Okay guys, I think found something interesting. I was just messing around with that brute force algorithm, comparing variables. I’m not sure what this means, but it’s a thing.
The t where a[t]=a(BigN-1) in (-f,1) and the t where a[t]=c*BigN in (e,1) are BigN or BigN-1 apart, depending on the parity of e.
If e is even, BigN + (the t where a[t]=a(BigN-1) in (-f,1)) - 1 = the t where a[t] = c*BigN in (e,1)
If e is odd, BigN + the t where a[t]=a(BigN-1) in (-f,1) = the t where a[t] = c*BigN in (e,1)
Here are some examples.
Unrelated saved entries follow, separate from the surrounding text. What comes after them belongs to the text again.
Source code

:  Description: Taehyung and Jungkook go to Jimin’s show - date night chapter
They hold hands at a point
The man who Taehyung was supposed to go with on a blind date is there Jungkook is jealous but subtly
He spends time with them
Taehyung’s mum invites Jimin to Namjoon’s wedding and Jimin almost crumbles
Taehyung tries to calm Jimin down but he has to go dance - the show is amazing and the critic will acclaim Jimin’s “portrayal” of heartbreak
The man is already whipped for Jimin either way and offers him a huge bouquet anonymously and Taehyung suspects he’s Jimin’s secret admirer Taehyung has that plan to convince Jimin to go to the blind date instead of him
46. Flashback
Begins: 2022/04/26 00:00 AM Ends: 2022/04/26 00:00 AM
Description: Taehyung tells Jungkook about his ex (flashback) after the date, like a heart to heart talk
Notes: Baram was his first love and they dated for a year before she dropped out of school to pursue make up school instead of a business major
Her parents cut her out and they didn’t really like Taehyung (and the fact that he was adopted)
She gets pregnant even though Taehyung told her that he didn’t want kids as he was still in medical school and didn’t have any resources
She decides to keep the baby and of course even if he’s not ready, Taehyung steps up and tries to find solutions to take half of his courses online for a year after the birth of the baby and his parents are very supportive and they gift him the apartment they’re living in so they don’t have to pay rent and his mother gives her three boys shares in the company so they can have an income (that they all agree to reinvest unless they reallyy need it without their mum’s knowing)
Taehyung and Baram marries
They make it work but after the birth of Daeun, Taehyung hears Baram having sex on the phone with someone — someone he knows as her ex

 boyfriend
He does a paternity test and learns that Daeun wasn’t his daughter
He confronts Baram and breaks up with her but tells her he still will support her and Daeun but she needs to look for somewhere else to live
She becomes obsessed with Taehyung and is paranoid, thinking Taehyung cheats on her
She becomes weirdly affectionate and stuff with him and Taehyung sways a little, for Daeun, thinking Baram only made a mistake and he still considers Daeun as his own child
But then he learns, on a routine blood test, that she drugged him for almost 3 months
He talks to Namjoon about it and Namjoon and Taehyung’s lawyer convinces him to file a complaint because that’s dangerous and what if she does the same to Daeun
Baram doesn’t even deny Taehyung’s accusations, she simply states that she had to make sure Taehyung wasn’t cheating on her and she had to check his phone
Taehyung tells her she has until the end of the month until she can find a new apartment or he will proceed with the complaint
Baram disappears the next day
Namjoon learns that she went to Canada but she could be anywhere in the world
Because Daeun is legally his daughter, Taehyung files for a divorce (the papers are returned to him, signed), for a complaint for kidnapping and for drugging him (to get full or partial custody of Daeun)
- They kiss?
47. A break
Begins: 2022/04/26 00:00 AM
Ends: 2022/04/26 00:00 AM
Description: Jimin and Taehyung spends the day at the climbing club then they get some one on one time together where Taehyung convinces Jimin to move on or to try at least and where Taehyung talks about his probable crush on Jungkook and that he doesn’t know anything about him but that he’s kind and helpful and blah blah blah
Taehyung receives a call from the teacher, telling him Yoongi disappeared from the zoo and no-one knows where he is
First with odd e:
>c=209, e=13, BigN=91
>a[t]=a(BigN-1) at (-16,1,7) = {-16:1:104:14:90:120}, t=7
>a[t]=c*BigN at (13,1,98) = {13:1:19214:195:19019:19411}, t=98
>91+7=98
>c=403, e=3, BigN=182
>a[t]=a(BigN-1) at (-38,1,10) = {-38:1:201:20:181:223}, t=10
>a[t]=c*BigN at (3,1,192) = {3:1:73729:383:73346:74114}, t=192
>182+10=192
Now with even e:
>c=559, e=30, BigN=257
>a[t]=a(BigN-1) at (-17,1,12) = {-17:1:279:23:256:304}, t=12
>a[t]=c*BigN at (30,1,268) = {30:1:144199:536:143663:144737}, t=268
>257+12-1=268
>c=551, e=22, BigN=253
>a[t]=a(BigN-1) at (-25,1,12) = {-25:1:275:23:252:300}, t=12
>a[t]=c*BigN at (22,1,264) = {22:1:139931:528:139403:140461}, t=264
>253+12-1=264
I’ve tested this on over 20 semiprimes at it holds true for all of them. I would have to rewrite my entire algorithm in order to accommodate for non-semiprimes, so I’ve only tested it on semiprimes.